Ever since early modern beginnings people have questioned the content, use and status of public administration as a field of inquiry. Until the present-day, opinions differ widely about what the study is or should include and which conceptual, methodological and theoretical lenses one should use when studying government and administration. Fundamental debates revolve around the question whether it is actually a science or rather a purely practical endeavor and what – if anything – actually separates public administration from other related and often incorporated disciplines such as economics, politics or law. As a result, the study of public administration is diverse in its scope and topics. In this course students get a close look at historical origins and developments of the discipline by looking at key debates between founding scholars. Students will also read original classic texts on key topics in the field, such as bureaucracy, ethics, organization theory or policy. As such, students will retrace and investigate where the study of public administration comes from and how and why it has developed over time and has come to be what it is today. This allows them to define, demarcate and properly understand their chosen field of academic inquiry as well as the specific topics they will investigate and/or work with during their studies and later careers. The course aims to make students better aware of the essence of their discipline and the possibilities it has to offer.
Students will acquire knowledge of the historical origins and development of the study of public administration and gain a critical view of the way in which public administration scholars in past and present view public administration and government;
Students will acquire a familiarity with classic literature in public administration and have a broad understanding of key concepts and topics relevant to the study of public administration;
Students will acquire skills of critical analysis and writing to link their knowledge and insight gained in this course to current cases and problems of governance.
On the Public Administration front page of the E-guide you will find links to the website and timetables, uSis and Blackboard.
Mode of instruction
The course consists of a total of seven lectures and seven work group meetings;
The seven lectures will offer a main overview and discussion of origins and development of the field and its major themes and topics;
Attendance in work groups is mandatory for all students except minor and exchange students.
Exchange and minor students do not attend working groups.
For all students except minor and exchange students the total amount of hours to spend on this class is 140 of which 14 hours are lectures, 14 hours are work group meetings and 112 hours are self-study and/or examination hours.
For minor and exchange students the total amount of hours to spend on this class is 140 of which 14 hours are lectures and 126 hours are self-study and/or examination hours.
All students make one final written exam (65%) and one final paper (35%)
Compensation between the two parts is not possible. For each part a grade of 5.5 has to be obtained before a weighted average is made.
You can find more information about assessments and the timetable exams on the website.
Details for submitting papers (deadlines) are posted on Blackboard.
On the Public Administration front page of the E-guide you will find links to the website, uSis and Blackboard.

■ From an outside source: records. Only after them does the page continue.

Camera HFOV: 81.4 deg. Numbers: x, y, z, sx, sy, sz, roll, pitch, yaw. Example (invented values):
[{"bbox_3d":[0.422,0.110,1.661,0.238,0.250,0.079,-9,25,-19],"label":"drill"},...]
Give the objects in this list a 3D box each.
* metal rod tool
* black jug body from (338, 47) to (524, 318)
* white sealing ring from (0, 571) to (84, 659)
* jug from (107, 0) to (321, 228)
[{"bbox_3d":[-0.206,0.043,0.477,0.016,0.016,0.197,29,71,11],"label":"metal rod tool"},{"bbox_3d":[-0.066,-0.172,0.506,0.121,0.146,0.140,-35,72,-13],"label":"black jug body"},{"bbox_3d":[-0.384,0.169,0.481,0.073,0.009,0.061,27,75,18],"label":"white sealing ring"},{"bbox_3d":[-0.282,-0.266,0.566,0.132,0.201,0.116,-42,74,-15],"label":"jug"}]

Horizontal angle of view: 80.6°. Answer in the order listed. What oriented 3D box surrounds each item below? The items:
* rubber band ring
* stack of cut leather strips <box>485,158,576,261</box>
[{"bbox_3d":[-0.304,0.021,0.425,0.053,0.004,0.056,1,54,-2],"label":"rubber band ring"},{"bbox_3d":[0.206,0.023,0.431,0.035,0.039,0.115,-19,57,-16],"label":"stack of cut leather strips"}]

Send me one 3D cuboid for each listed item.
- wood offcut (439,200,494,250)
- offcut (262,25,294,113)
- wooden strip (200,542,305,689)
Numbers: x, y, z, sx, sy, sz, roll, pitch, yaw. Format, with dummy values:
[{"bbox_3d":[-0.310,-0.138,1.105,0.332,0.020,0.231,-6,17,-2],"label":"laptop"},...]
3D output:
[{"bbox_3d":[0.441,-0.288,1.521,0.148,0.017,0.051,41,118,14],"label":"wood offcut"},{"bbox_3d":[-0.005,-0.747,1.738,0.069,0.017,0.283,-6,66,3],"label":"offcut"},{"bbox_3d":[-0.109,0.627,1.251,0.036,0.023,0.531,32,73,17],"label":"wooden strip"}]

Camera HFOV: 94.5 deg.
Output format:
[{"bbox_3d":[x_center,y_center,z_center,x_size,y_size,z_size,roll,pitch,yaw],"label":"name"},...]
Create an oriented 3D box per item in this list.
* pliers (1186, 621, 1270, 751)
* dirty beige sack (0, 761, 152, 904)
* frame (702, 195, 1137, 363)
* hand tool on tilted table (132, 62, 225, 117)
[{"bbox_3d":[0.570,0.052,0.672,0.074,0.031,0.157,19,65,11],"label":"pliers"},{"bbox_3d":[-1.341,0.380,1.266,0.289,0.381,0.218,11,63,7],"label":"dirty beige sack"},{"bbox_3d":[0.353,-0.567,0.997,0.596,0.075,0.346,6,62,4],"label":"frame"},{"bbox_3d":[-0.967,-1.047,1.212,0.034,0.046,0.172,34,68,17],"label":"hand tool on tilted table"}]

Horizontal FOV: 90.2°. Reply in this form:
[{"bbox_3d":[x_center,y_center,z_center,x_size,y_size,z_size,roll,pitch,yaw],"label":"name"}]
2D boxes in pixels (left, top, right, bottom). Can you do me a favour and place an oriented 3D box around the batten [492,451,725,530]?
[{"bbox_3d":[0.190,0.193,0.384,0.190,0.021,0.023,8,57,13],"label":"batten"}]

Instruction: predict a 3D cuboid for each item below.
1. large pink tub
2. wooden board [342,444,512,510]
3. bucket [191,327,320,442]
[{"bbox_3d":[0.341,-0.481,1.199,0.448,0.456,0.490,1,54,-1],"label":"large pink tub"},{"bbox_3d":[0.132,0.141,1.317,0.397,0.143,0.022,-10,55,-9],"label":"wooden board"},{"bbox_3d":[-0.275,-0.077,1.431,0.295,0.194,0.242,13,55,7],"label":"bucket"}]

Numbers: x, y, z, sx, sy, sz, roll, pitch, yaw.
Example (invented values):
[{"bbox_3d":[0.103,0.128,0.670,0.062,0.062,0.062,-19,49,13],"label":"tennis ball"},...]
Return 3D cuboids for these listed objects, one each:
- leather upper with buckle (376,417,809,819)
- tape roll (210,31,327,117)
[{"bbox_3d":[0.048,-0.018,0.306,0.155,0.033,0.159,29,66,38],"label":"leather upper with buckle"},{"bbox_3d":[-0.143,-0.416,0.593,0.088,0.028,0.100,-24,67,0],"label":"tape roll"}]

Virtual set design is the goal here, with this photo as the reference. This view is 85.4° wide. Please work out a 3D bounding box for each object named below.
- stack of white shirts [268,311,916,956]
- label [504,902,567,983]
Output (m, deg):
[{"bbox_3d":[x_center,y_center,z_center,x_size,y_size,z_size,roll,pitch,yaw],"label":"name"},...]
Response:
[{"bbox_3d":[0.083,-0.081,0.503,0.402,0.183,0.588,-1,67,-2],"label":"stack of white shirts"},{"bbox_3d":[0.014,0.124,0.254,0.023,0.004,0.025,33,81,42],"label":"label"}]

Students will be permitted to resit an examination if they have taken the first sit and earned a mark between 3 and 5.5 or with permission of the Board of Examiners.
Resit written exam
Students that want to take part in a resit for a written exam, are required to register via uSis. Use the activity number that can be found on the ‘timetable exams’.
Blackboard will be used in this course. The course will be available (at the latest) two weeks before the first lecture.
For this course, students will read separate articles. A full reading list with hyperlinks for free download will be provided on Blackboard before the start of the course.
Use both uSis and Blackboard to register for every course.
Register for every course and workgroup via uSis. Some courses and workgroups have a limited number of participants, so register on time (before the course starts). In uSis you can access your personal schedule and view your results. Registration in uSis is possible from four weeks before the start of the course.
Also register for every course in Blackboard. Important information about the course is posted here.
dr. A.D.N. Kerkhoff
This course provides an opportunity for students to participate in a discussion of ideas. It is important that students independently seek a grasp on these ideas and, therefore, must take the time to read and think about the readings assigned. Ideally, each reading should therefore be read at least twice for students to get as much out of the course as possible. Students are encouraged to ask questions, to be involved and to remain critical!